11.2. Nucleic acid-based rapid tests

It has been developed and tested in clinical studies, however it is still rarely used in clinical practice[2]. Few tests were validated for use in canines and humans[28]. PCR technique is precocious and sensitive, but its elevated cost and the necessity of high quality controls are the main difficulties to its application. The limit for detection in essays with PCR is approximately 100-1 000 bacteria per milliliter in blood or urine[28]. The positivity of PCR usually indicates that one of the pathogenic Leptospira species is present in the sample, but it cannot predict the serovar.

11.3. Isothermal methods

The loop-mediated isothermal amplification method has been demonstrated as the most promising isothermal method. However,costs are similar of real time PCR and it is not clear when these tests are going to be really economically competitive [28].

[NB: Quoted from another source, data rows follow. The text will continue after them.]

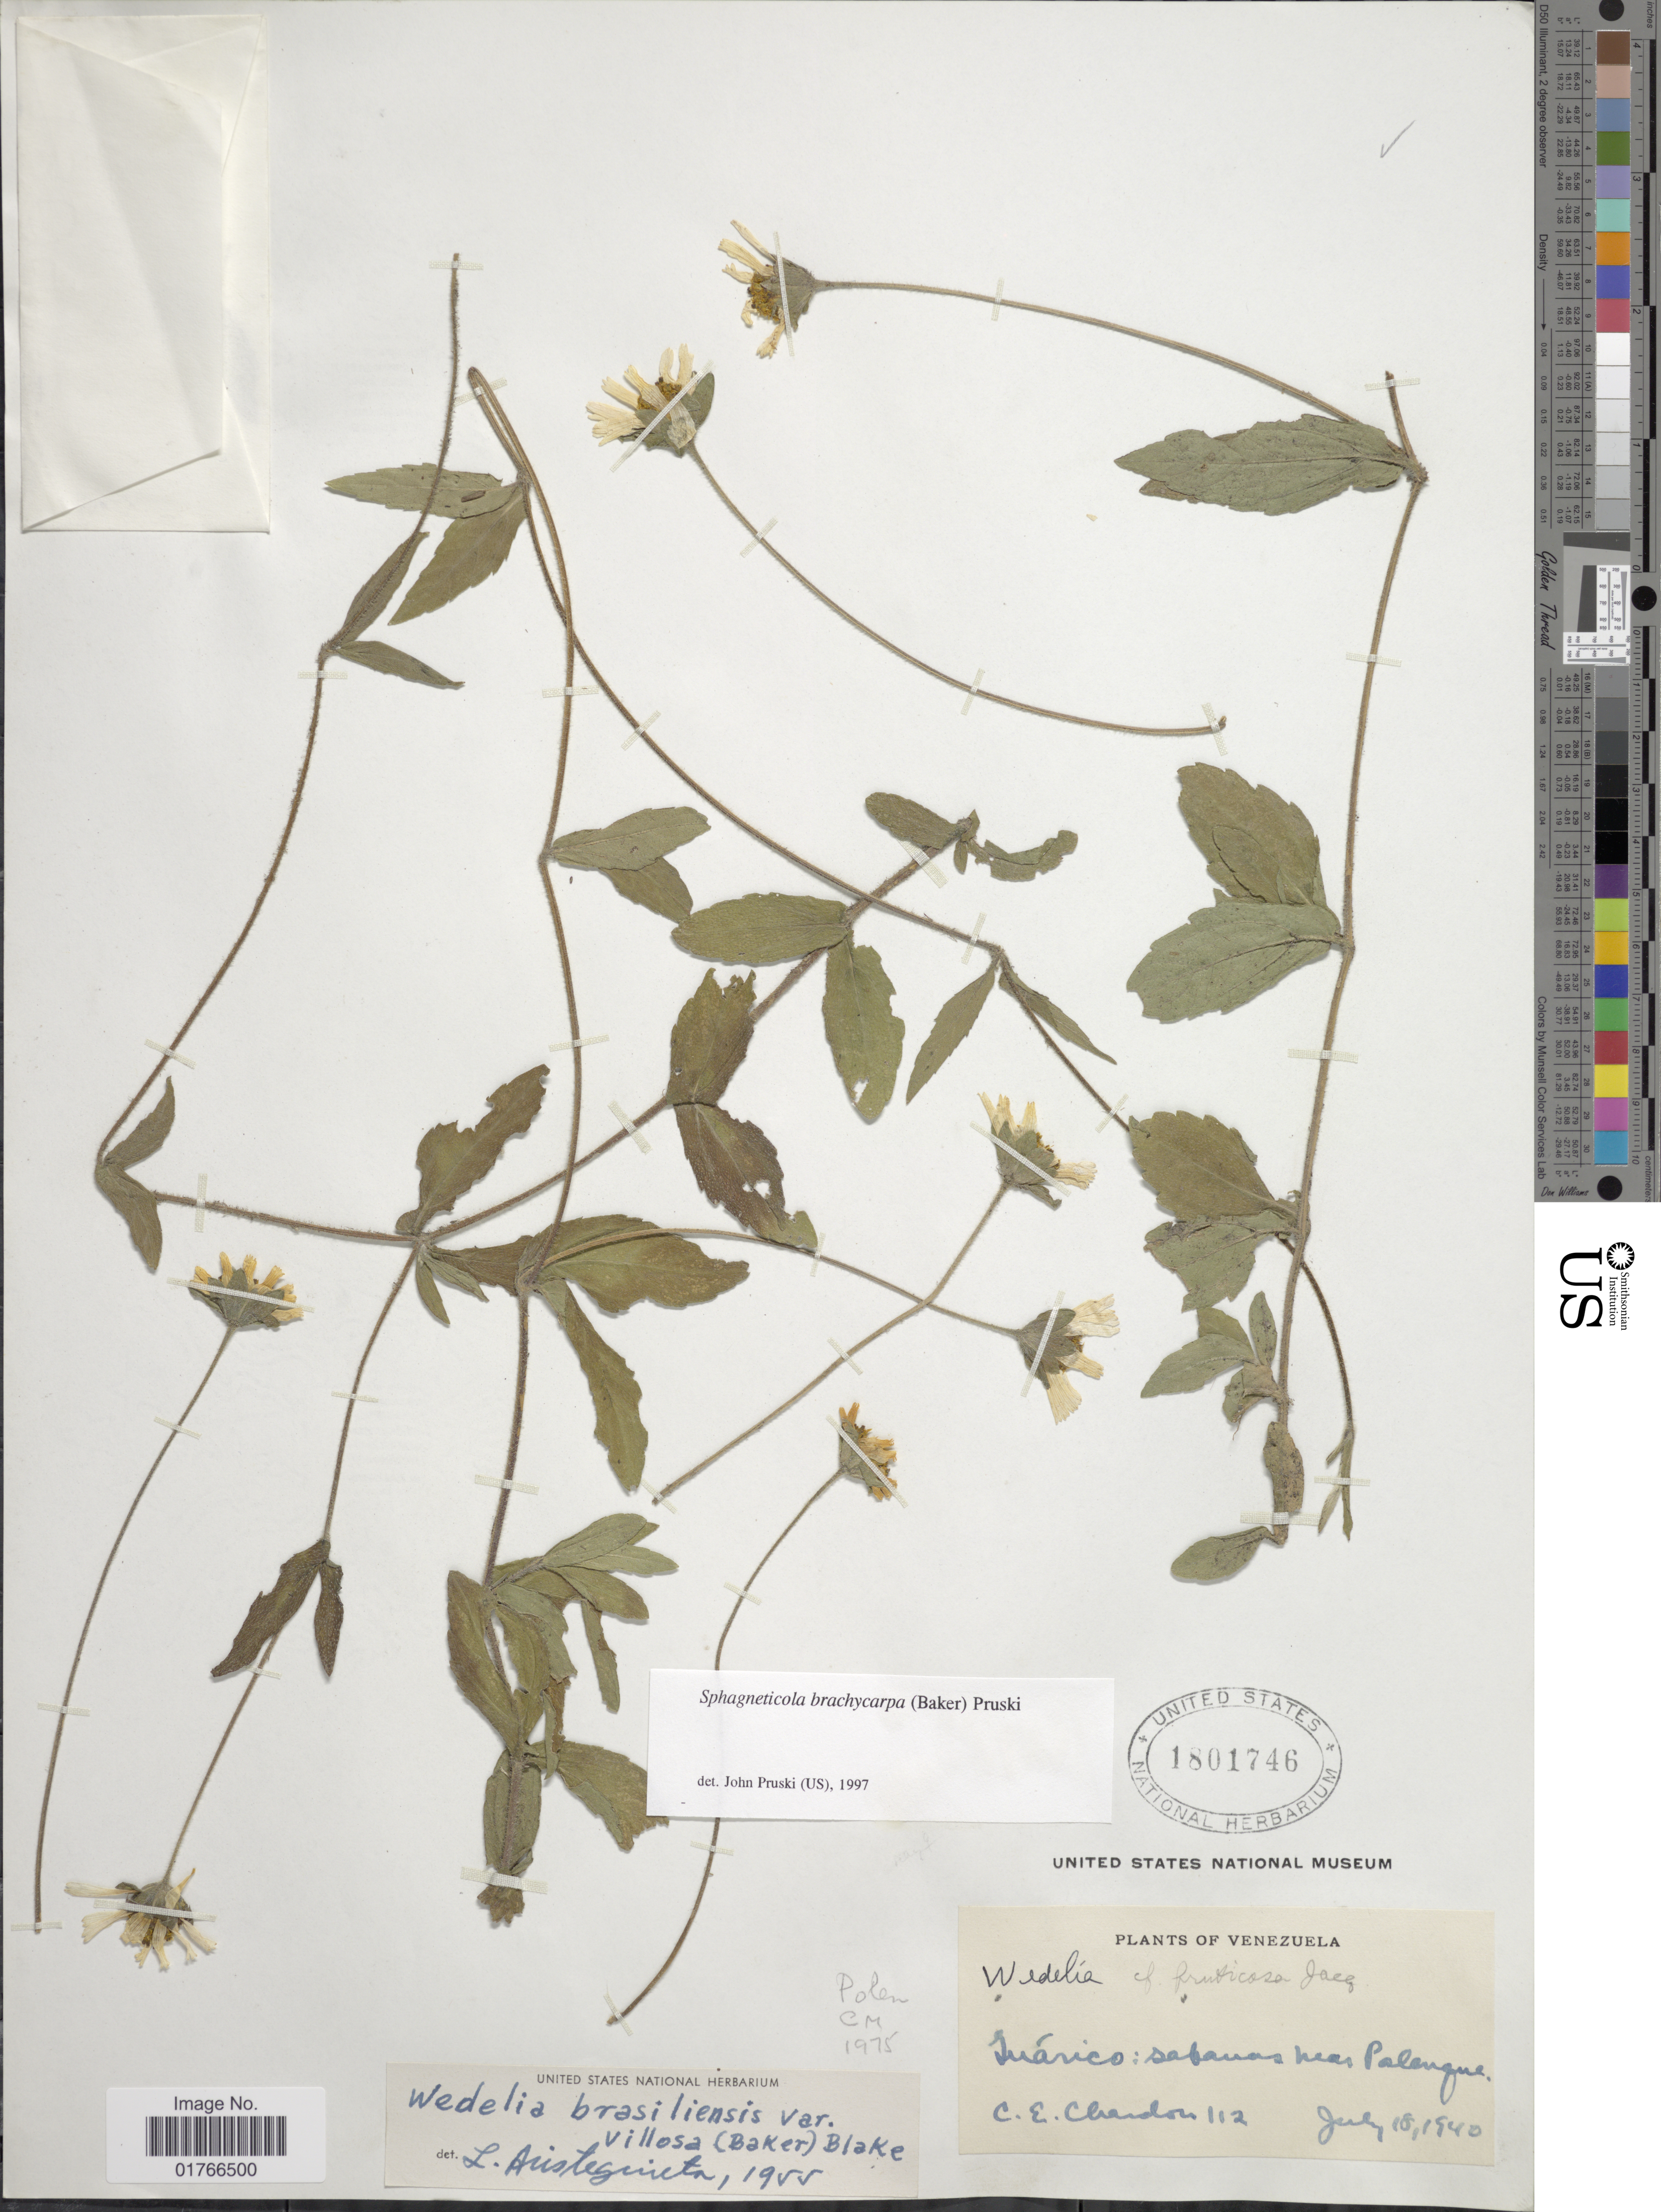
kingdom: Plantae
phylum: Tracheophyta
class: Magnoliopsida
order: Asterales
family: Asteraceae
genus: Sphagneticola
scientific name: Sphagneticola brachycarpa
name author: (Baker) Pruski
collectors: C. E. Chardón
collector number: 112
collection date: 1940-07-18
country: Venezuela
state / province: Guárico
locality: Sabanas near Palenque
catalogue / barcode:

11.4. Rapid tests using antibodies

The surface recombinant proteins and lipoproteins of Leptospira have been used as antigens. In general, the antigens used in ELISA may not be recognized by the diversity of circulating strains and the sensitivity of the test is poor[5]. Despite the variety of performance found in ELISA, the studies show that this method detects the anti-Leptospira antibodies earlier than the MAT[28].

11.5. Other methods of rapid antibody detection

These methods include macroagglutination, immunofluorescencebased assays, indirect hemagglutination, latex agglutination, lateral flow assays and IgM dipstick. The conclusive laboratory method most commonly used for the diagnosis of leptospirosis is the MAT,however it has two main complicating factors: availability restricted to reference centers and the preferential collection of two blood samples with 2 weeks of interval in between them, with the objective of increasing its sensitivity. The results are considered as positive when the titles of antibodies are four times greater the reference range. In Sri Lanka, a study demonstrated sensitivity of 92% and specificity of 73% for MAT, considering positive results when the titles were 1: 800.

12. Treatment

The diagnosis and implementation of early adequate therapy are crucial aspects in the management of patients with leptospirosis.Supportive measures are essential and specific measures should be instituted, when indicated, as soon as possible. Several antimicrobial agents are active in vitro against leptospiras, such as penicillins,tetracyclins, streptomycin, azithromycin, cephalosporins, and others.A recent study evaluating 206 patients with leptospirosis admitted in hospitals demonstrated ceftriaxone as a protective factor for admission in ICU, suggesting that its use may prevent the severe forms of the disease[29]. However, the Cochrane group, in a metaanalysis performed in 2012, analyzing 7 randomized studies did not conclud to have enough evidence to recommend or disapprove the use of antibiotics in leptospirosis. In the patients, who survived until hospital discharge, antibiotic therapy reduced the extent of hospitalization in 2 to 4 days, albeit this result was not statistically significant. The choose of cephalosporin, doxycycline, or penicillin did not shown impact in mortality and the length of fever[30].

13. Genomics and perspectives

In the last 25 years, many strategies have been developed to increase the efficacy of the vaccines against leptospirosis. The genetic sequencing of the L. interrogans serotype Copenhageni performed in Brazil was one of the main determinants in this evolution[31]. Regarding the advances in the early diagnosis of the renal damage, the markers uNGAL and pNGAL were demonstrated as promising in the evaluation of the AKI in leptospirosis in a recent multicentric study[22], and in mild forms of leptospirosis AKI, biomarkers of endothelial lesion were associated with kidney damage[32].

Conflict of interest statement

The authors declare there is no conflicts of interest regarding this publication.

Foundation project

This study is supported by the Brazilian Research Council(Conselho Nacional de Desenvolvimento Científico e Tecnológico -CNPq), grant number 301174/2017-2.